#### WORK REQUIRED:
Output the lines of the records exactly, from the first through the one containing "#0b5cab; color: #5eead4;". Omit all pictures.

+++ EXTRACTED INFORMATION

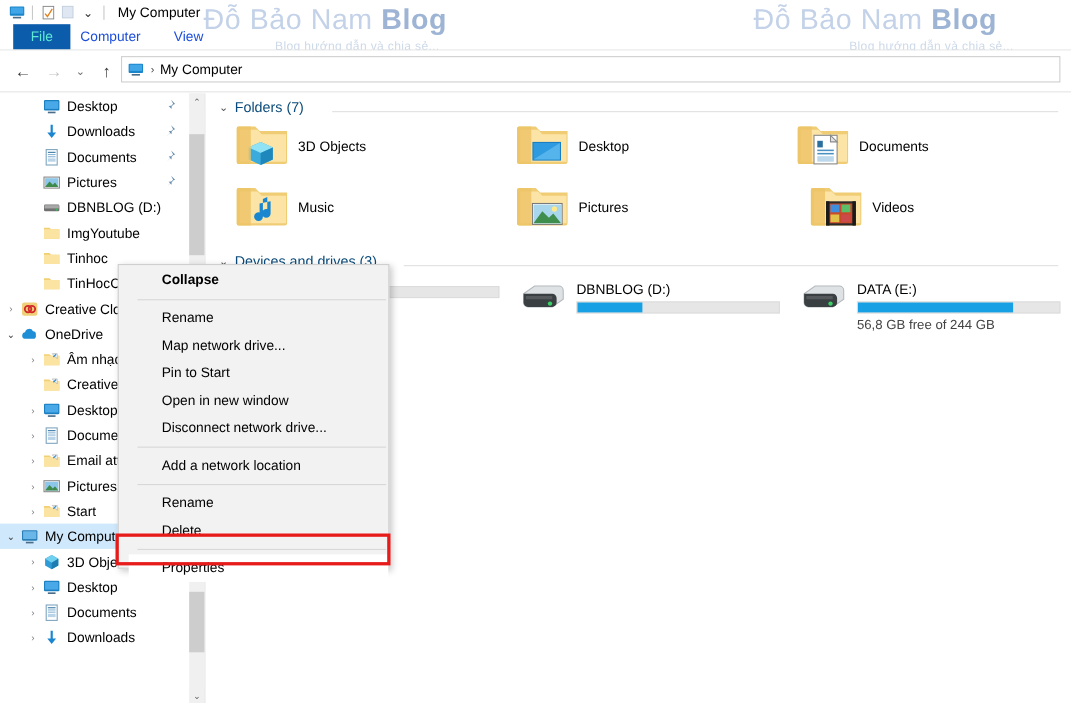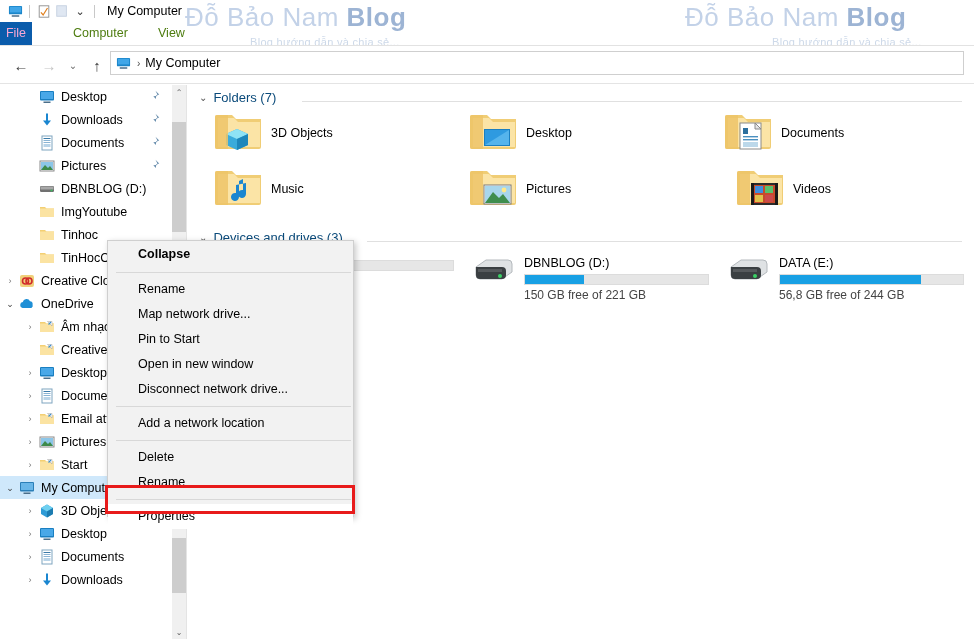--- a/index.html
+++ b/index.html
@@ -34,7 +34,7 @@
   .ribbon { position: absolute; left: 0; top: 22px; width: 974px; height: 23px; }
   .tab { position: absolute; top: 0; height: 23px; line-height: 23px; font-size: 12.5px;
          padding: 0 13px; color: #4d7c0f; cursor: default; }
-  .tab.file { background: #0b5cab; color: #f9a8d4; left: 0; width: 32px; text-align: center; padding: 0; }
+  .tab.file { background: #0b5cab; color: #5eead4; left: 12px; width: 52px; text-align: center; padding: 0; }
   .tab.t-computer { left: 60px; }
   .tab.t-view { left: 145px; }
   .ribbon-underline { position: absolute; left: 0; top: 45px; width: 974px; height: 1px; background: #e2e2e2; }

++++++

#### RESULT FOR THIS EXERCISE:
--- a/index.html
+++ b/index.html
@@ -34,7 +34,7 @@
   .ribbon { position: absolute; left: 0; top: 22px; width: 974px; height: 23px; }
   .tab { position: absolute; top: 0; height: 23px; line-height: 23px; font-size: 12.5px;
          padding: 0 13px; color: #4d7c0f; cursor: default; }
-  .tab.file { background: #0b5cab; color: #f9a8d4; left: 0; width: 32px; text-align: center; padding: 0; }
+  .tab.file { background: #0b5cab; color: #5eead4; left: 12px; width: 52px; text-align: center; padding: 0; }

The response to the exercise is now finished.